* **INFORMATION PROVIDED**

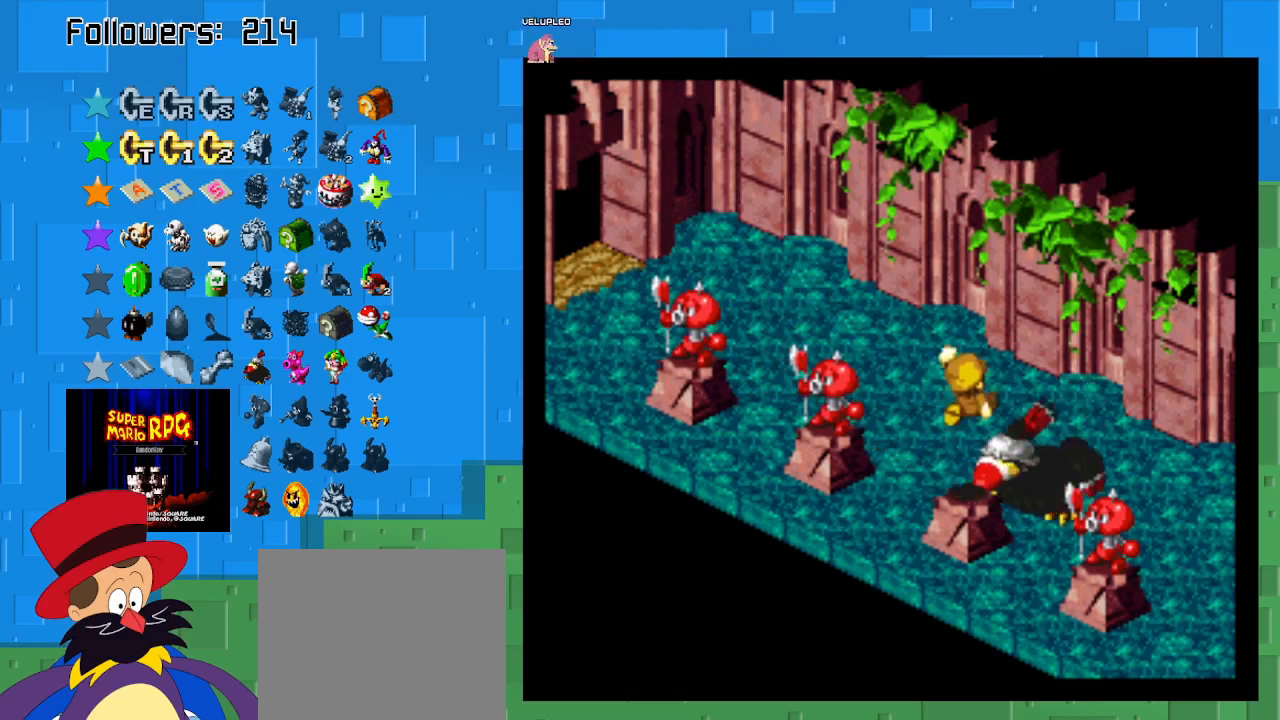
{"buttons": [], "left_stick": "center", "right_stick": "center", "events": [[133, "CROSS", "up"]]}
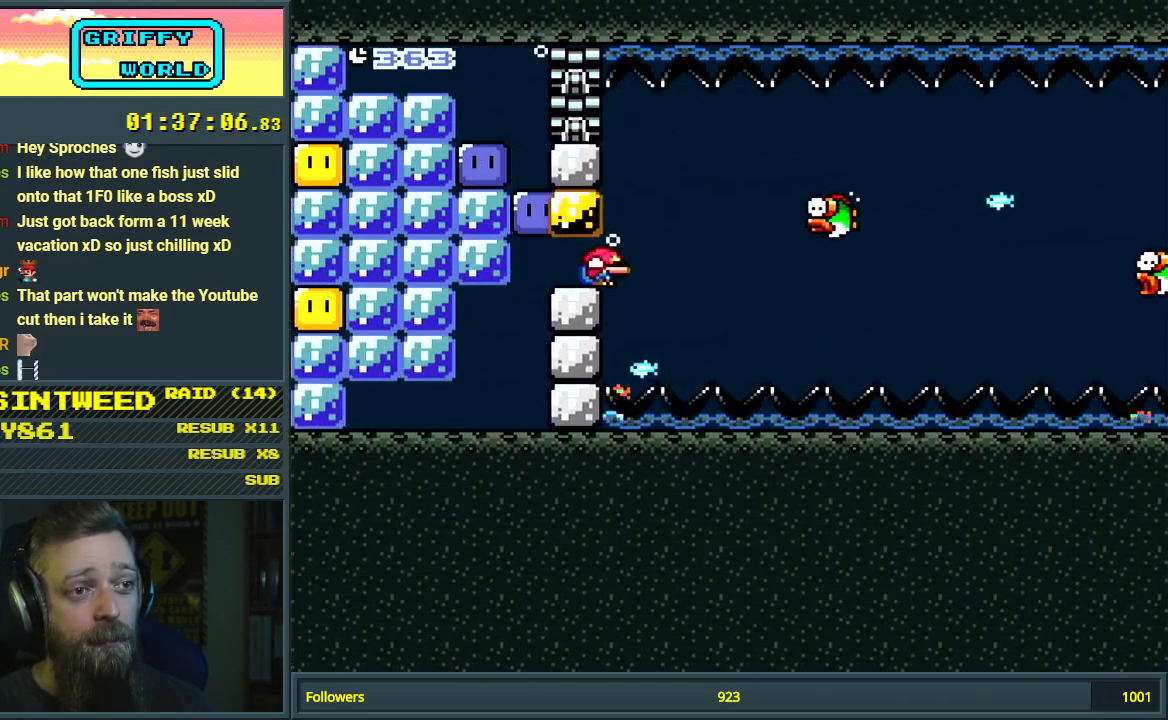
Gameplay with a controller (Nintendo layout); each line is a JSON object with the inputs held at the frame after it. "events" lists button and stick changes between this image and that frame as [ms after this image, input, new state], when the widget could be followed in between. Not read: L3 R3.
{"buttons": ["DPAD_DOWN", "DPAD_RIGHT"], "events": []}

* **TASK DESCRIPTION**
Once the pictures are removed, copy the material above exactly.

* **SOLUTION TO THIS EXERCISE**
{"buttons": [], "left_stick": "center", "right_stick": "center", "events": [[133, "CROSS", "up"]]}
Gameplay with a controller (Nintendo layout); each line is a JSON object with the inputs held at the frame after it. "events" lists button and stick changes between this image and that frame as [ms after this image, input, new state], when the widget could be followed in between. Not read: L3 R3.
{"buttons": ["DPAD_DOWN", "DPAD_RIGHT"], "events": []}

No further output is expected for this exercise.